Now, we thought about dual payloads, and do they actually add patient benefit? And based on the models that we have here and talk about more in the research forum, you see that a topoisomerase inhibitor and an anti-tubulin agent across the board result in better cell kill. You also see another construct, another idea we have for dual payloads, which is a topoisomerase and a PARP inhibitor. And you can see the results here. Again, two is better than one.
Lastly, in our collaboration with Astellas, we're working on immunostimulatory agents where you add in a very site-specific manner at specific ratios that are relevant to the tumor and the tumor microenvironment, an opportunity to synergize between the cytotoxic payload, which causes immunogenic cell death, and really signaling to the immune system that we want it with an immunostimulatory agent, that we want the innate and adaptive immunity mechanisms to come together. And so as we thought about the design of these molecules, again, we looked at what are we doing with our IADCs versus the other modalities that are known as immune stimulatory approaches. And in fact, we have a distinct advantage over all of them, as this slide demonstrates. One thing that people along the way have asked us is, do we have the ability to scale this novel cell-free technology to a commercial scale?
We've been working on cell-free since the company was founded in 2003, over 20 years ago. Over the last two to three years, we've made dramatic progress in terms of our evolution of CMC. In fact, we've enabled the production of an antibody intermediate STRO-004 at the 4,000-liter scale under GMP conditions.
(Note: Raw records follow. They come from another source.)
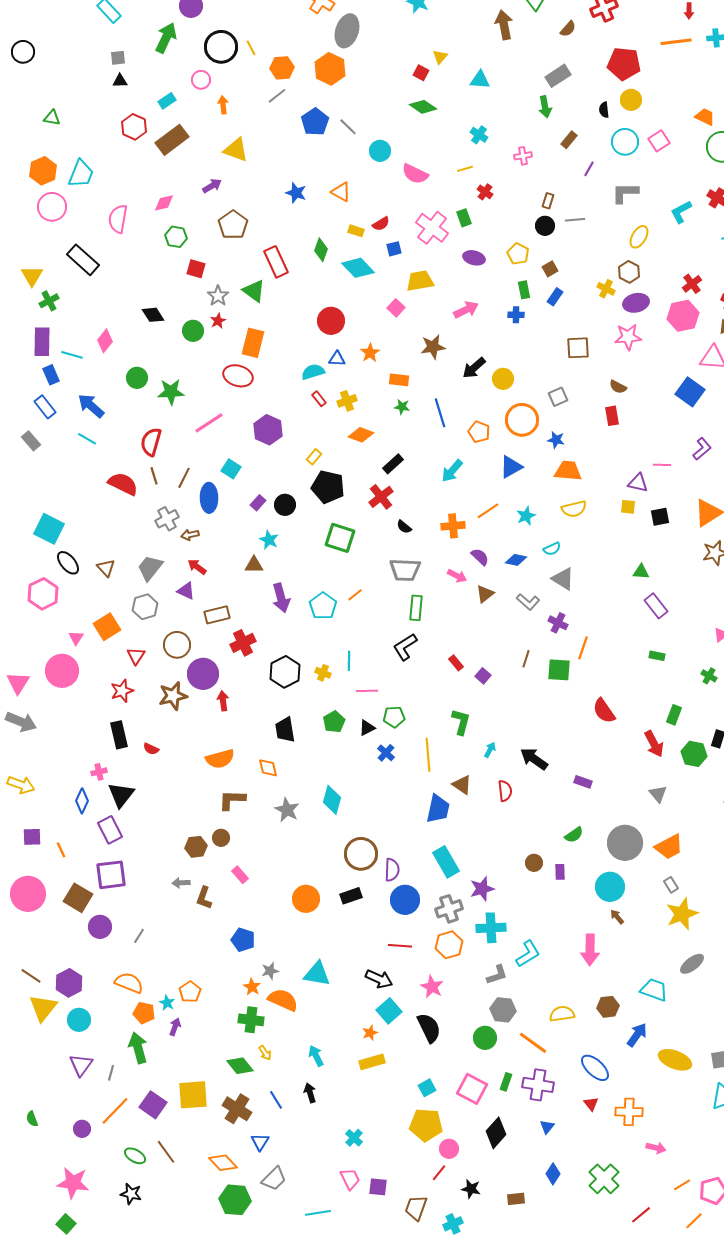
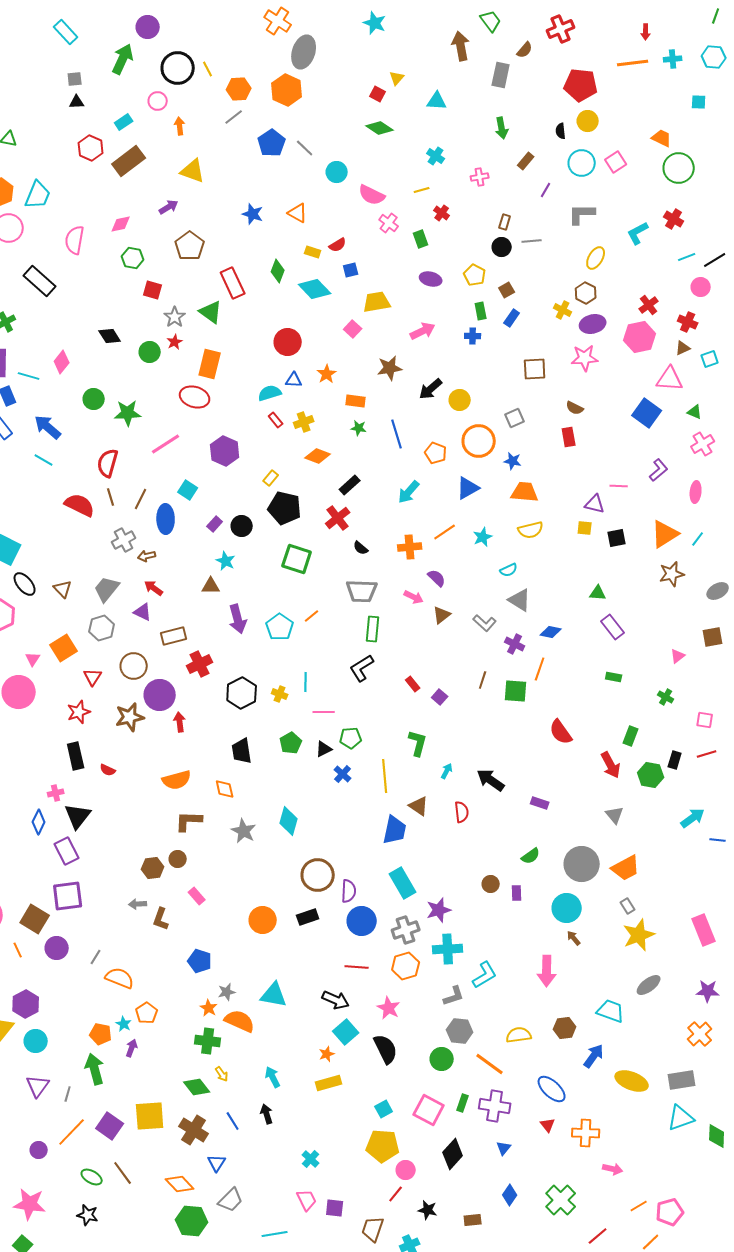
gray rectangle: (558, 76) -> (501, 75), moved, turned -45
pink cross: (432, 228) -> (389, 223), moved, size x0.6
blue diamond: (516, 560) -> (551, 632), moved
orange line: (61, 850) -> (18, 950), moved
orange semicircle: (129, 983) -> (120, 978), moved

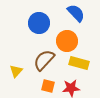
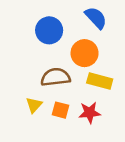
brown semicircle: (44, 60) -> (55, 77), turned 40
yellow triangle: (16, 71) -> (34, 105), moved

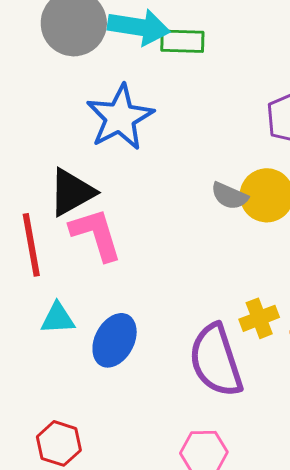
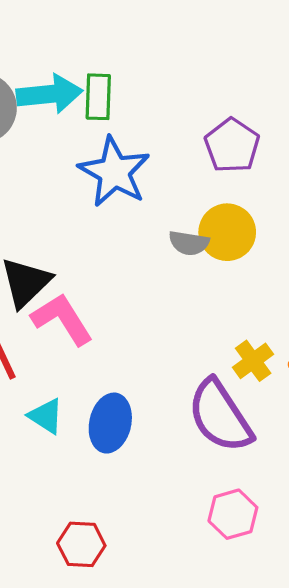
green rectangle: (182, 41) -> (98, 97), turned -75
blue star: (120, 117) -> (114, 172), moved
cyan triangle: (58, 318) -> (46, 416), turned 51

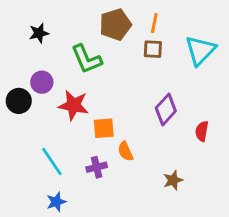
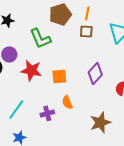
orange square: (104, 128) -> (59, 76), moved
cyan line: (52, 161) -> (16, 109), turned 70
brown star: (173, 180) -> (100, 122), size x1.5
That is the world's first large-scale cell-free production ever achieved, and that's the scale that we need both for the pivotal trial and for commercial scale. So we have conquered the commercial scale challenges and are aggressively moving forward with this molecule. So as I said, Sutro is more than just Luvelta, although we're very, very excited about the potential for Luvelta and look forward to the pivotal data.
This is a look at our whole pipeline, and I want you to know that we are building both for the near term and for the long term. We have a very experienced leadership team. Most recently, we added Hans-Peter Gerber, our Chief Scientific Officer, who's leading our next generation ADC work. 25 years in ADCs, starting at Genentech, Seagen, Pfizer, and many other companies. He's one of the godfathers of ADCs, and we're delighted to have him working as a member of our team. So that's what Sutro is about. Thank you so much for being here today and attending our presentation.